The cloning procedure adds another large expense on top of the already expensive embryo transfer procedure. The result is a high proliferation of a concentrated genetic makeup in a small selective group. This is not desirable from a herd improvement standpoint. Selective line breeding allows much more rapid results.
As a dairy farmer, I have been involved in all types of breeding. From semen collection and freezing in nitrogen, artificial insemination of females, embryo transplants from donor female to receptive females, selective breeding by the natural method, culling and/or slaughter of unfit animals.
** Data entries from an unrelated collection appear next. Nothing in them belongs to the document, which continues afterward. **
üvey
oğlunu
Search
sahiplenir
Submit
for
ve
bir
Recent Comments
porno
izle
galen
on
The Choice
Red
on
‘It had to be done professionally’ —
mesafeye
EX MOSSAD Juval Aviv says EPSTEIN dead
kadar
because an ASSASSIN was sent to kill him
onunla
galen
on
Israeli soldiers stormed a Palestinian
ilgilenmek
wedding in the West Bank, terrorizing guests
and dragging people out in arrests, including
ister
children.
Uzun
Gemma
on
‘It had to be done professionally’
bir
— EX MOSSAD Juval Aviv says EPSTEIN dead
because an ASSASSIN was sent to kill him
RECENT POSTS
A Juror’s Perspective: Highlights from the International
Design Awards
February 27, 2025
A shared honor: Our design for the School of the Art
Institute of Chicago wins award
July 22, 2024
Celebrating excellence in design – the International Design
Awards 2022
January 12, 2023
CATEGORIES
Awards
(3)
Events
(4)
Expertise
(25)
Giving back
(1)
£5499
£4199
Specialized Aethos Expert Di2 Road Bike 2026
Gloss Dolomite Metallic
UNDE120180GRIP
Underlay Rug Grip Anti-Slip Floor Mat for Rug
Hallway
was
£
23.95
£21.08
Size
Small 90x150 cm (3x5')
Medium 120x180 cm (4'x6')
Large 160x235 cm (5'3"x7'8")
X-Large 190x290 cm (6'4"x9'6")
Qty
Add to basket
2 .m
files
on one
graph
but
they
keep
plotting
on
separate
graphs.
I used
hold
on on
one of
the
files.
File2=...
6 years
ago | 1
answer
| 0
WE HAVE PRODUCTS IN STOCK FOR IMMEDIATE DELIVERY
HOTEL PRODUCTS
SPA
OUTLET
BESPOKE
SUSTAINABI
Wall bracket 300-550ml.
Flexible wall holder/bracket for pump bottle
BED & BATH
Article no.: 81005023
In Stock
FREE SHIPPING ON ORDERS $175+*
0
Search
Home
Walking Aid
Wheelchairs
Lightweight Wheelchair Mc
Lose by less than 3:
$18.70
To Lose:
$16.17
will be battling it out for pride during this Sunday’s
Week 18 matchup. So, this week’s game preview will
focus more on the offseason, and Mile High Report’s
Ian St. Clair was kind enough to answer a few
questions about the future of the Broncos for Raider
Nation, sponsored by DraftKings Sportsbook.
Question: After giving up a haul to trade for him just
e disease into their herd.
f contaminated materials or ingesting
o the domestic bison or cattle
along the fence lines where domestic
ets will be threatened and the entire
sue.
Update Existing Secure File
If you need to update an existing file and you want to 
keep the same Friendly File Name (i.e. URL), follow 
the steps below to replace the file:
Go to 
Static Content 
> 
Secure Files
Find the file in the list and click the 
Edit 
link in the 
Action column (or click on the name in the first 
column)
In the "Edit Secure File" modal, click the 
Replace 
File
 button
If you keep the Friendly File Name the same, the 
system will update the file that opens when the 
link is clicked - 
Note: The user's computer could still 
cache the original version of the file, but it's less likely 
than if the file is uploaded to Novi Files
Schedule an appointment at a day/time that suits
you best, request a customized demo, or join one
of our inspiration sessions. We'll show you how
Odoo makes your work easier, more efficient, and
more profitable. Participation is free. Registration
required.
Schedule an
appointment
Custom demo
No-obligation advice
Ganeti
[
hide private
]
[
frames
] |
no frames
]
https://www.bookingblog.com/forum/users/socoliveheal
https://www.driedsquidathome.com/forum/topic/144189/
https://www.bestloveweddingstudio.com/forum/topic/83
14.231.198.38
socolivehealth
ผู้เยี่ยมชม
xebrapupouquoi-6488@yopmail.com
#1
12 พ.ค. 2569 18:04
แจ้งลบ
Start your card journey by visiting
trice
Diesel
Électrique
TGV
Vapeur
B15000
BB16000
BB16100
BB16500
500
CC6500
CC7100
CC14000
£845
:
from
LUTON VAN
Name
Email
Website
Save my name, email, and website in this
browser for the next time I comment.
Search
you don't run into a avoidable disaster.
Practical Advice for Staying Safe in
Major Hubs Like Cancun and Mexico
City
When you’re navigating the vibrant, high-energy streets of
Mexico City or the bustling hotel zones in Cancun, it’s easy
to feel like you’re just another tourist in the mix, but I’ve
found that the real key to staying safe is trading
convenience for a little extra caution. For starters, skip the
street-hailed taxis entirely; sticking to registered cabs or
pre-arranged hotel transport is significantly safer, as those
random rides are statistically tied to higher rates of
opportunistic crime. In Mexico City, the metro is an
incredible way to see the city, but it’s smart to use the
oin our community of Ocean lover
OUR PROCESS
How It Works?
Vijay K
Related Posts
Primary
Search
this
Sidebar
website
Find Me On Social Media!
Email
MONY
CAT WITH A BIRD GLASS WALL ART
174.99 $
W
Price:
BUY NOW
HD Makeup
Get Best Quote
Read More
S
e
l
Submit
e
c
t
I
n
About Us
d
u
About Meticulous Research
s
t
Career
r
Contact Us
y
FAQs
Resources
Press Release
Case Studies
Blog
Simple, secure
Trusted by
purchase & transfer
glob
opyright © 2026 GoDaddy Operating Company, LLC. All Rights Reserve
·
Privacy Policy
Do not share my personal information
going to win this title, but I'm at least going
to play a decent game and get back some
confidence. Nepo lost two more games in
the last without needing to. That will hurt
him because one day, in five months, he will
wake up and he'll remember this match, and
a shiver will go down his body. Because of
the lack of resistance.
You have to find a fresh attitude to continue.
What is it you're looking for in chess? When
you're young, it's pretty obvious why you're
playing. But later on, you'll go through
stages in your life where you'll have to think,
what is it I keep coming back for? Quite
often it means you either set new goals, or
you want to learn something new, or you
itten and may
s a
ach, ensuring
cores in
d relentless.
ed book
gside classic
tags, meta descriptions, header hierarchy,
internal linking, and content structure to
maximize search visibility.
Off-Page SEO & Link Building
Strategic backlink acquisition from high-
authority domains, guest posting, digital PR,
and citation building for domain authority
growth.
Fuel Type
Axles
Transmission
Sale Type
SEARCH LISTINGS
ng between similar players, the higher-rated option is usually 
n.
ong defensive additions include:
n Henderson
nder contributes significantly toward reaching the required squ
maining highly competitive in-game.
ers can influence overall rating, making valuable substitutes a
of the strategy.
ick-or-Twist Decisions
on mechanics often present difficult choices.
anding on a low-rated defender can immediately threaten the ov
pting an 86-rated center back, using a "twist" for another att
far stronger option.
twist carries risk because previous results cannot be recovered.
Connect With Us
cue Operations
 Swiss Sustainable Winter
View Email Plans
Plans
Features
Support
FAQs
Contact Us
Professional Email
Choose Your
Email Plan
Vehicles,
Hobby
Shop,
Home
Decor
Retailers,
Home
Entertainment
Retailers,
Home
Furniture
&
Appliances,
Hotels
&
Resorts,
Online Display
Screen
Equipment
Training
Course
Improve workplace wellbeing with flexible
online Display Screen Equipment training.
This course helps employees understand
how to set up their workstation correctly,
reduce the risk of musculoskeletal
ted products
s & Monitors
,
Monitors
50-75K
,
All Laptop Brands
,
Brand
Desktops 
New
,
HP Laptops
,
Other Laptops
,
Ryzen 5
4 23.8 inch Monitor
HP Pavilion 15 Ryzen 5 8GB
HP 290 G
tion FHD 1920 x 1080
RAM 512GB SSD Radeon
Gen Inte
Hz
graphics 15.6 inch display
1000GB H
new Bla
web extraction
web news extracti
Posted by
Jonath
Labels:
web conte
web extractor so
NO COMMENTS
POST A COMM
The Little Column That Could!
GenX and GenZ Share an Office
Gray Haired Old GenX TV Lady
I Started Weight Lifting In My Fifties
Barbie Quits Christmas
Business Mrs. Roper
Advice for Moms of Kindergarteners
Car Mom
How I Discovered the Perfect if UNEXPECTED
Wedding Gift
I haven’t been involved in cloning and don’t have much desire to do so, since it is a genetic dead end, on top of having no cost benefit. The purpose behind any breeding system is to produce offspring which are genetically superior to their parents. Cloning maintains the status quo with no improvement in successive generations. It also requires the use of embryo transplants in which the high cost is seldom worth pursuing even after initial natural breedings. Any farm animal which you will ever see is the product of ages upon ages of careful breeding and careful selection.
None of this immoral as animals are not made in the image and likeness of God and do not have everlasting life.
It is no more immoral to artificially breed an animal than it is to slaughter an ‘unfit’ animal for food or to purposely raise animals for slaughter.
The cloning of human beings however, is not only an intrinsic evil, but the procedure itself is compromised of many intrinsically evil acts and therefore is condemned by the Church.
Can you imagine having to compete against Man O’ War or Secretariat? Forever?
I wouldn’t mind, since a good breeding program aims to surpass these animals, not maintain the red line.